# ACTIVITY
Omit the pictures. Print each entry below exactly.

# DATA SECTION
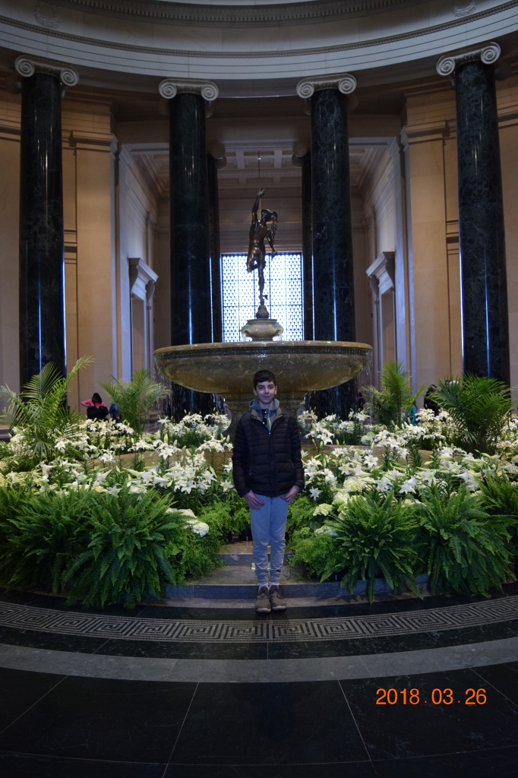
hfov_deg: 43.6
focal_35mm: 30
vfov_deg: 61.9
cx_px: 259
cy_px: 389
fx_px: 648
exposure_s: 1/60
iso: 1250
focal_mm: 20
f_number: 3.8
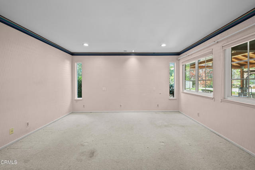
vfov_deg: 81.2
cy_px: 85
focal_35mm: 14
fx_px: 99
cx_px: 128
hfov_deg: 104.2
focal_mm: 14
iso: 100
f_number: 9
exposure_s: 1/1.67
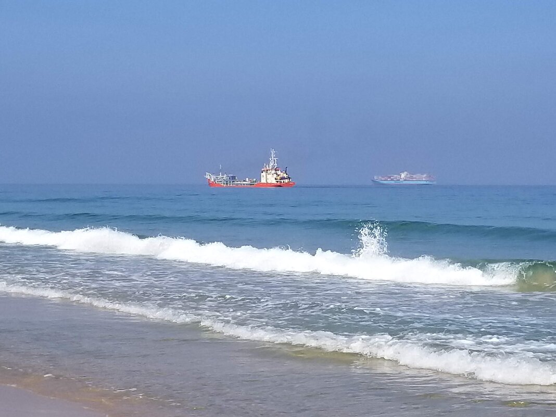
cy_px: 208
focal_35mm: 26
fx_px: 418
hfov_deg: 67.3
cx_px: 278
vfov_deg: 53.1
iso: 50
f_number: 1.7
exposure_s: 1/3731
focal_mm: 4.25
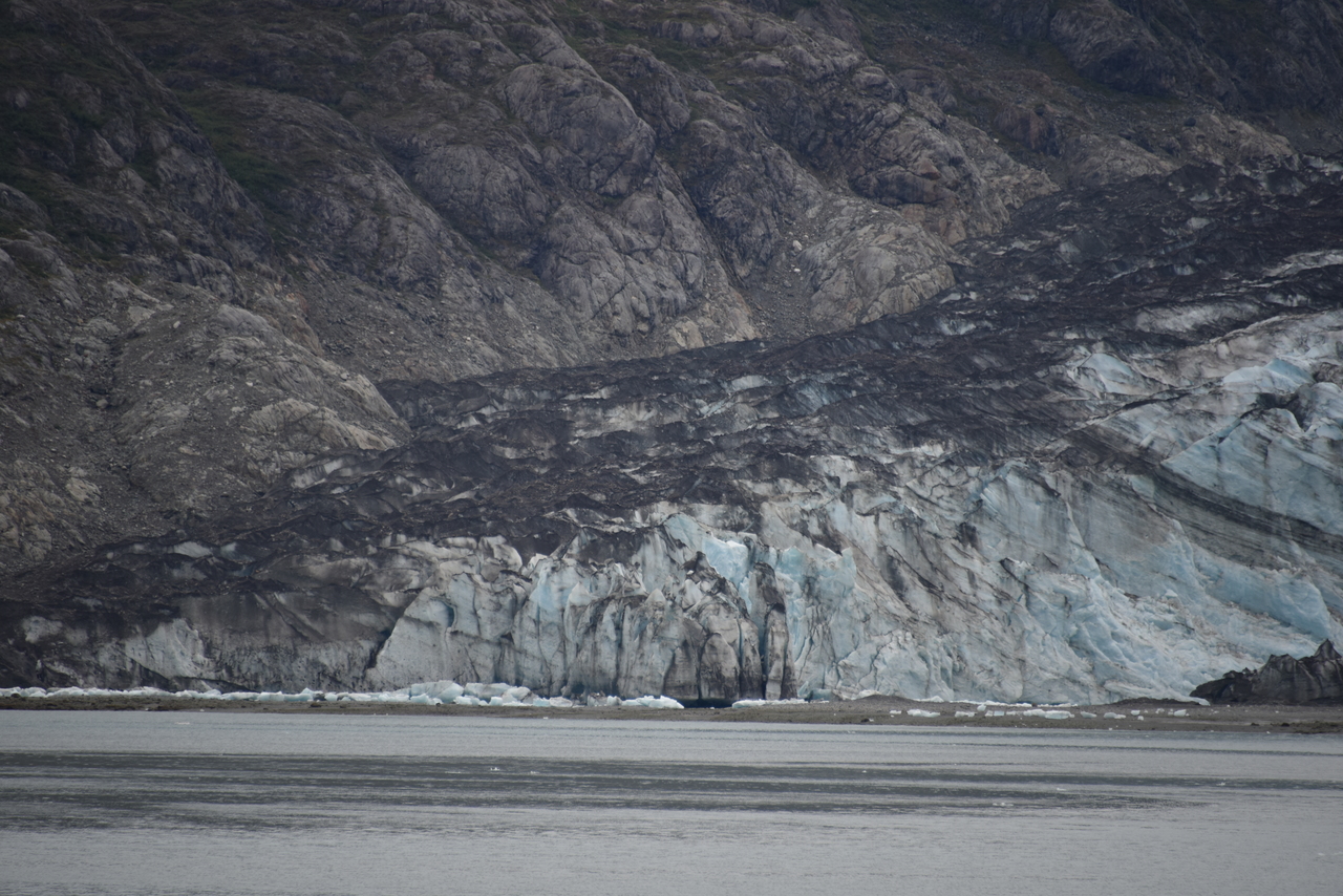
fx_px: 11193
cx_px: 672
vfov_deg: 4.6
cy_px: 448
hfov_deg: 6.9
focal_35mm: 300
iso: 280
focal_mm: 300
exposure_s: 1/640
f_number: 5.6
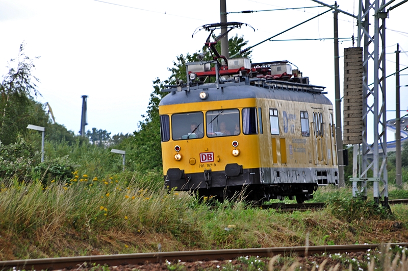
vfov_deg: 4.6
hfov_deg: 6.9
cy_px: 136
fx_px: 3395
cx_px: 204
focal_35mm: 300
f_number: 8
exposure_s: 1/125
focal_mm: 200
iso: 200
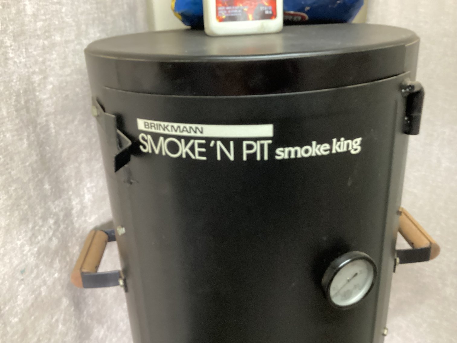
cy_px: 172
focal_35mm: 31
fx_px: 409
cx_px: 228
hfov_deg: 58.3
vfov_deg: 45.4
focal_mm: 3.3
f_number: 2.4
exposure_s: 1/30
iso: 400
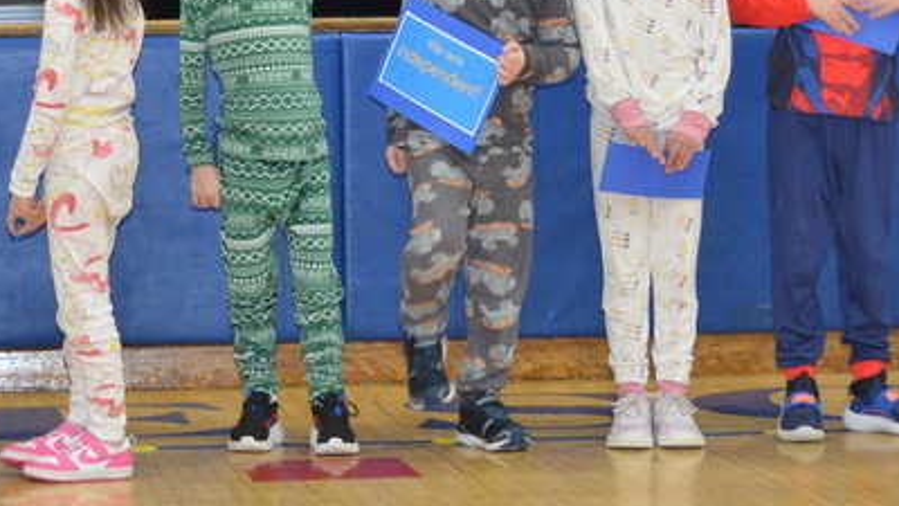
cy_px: -189
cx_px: 126
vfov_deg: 8.5
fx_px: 3345
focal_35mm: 140
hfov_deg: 15.2
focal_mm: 35
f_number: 5
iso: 800
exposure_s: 1/60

# ANSWER SPACE
hfov_deg: 43.6
focal_35mm: 30
vfov_deg: 61.9
cx_px: 259
cy_px: 389
fx_px: 648
exposure_s: 1/60
iso: 1250
focal_mm: 20
f_number: 3.8
vfov_deg: 81.2
cy_px: 85
focal_35mm: 14
fx_px: 99
cx_px: 128
hfov_deg: 104.2
focal_mm: 14
iso: 100
f_number: 9
exposure_s: 1/1.67
cy_px: 208
focal_35mm: 26
fx_px: 418
hfov_deg: 67.3
cx_px: 278
vfov_deg: 53.1
iso: 50
f_number: 1.7
exposure_s: 1/3731
focal_mm: 4.25
fx_px: 11193
cx_px: 672
vfov_deg: 4.6
cy_px: 448
hfov_deg: 6.9
focal_35mm: 300
iso: 280
focal_mm: 300
exposure_s: 1/640
f_number: 5.6
vfov_deg: 4.6
hfov_deg: 6.9
cy_px: 136
fx_px: 3395
cx_px: 204
focal_35mm: 300
f_number: 8
exposure_s: 1/125
focal_mm: 200
iso: 200
cy_px: 172
focal_35mm: 31
fx_px: 409
cx_px: 228
hfov_deg: 58.3
vfov_deg: 45.4
focal_mm: 3.3
f_number: 2.4
exposure_s: 1/30
iso: 400
cy_px: -189
cx_px: 126
vfov_deg: 8.5
fx_px: 3345
focal_35mm: 140
hfov_deg: 15.2
focal_mm: 35
f_number: 5
iso: 800
exposure_s: 1/60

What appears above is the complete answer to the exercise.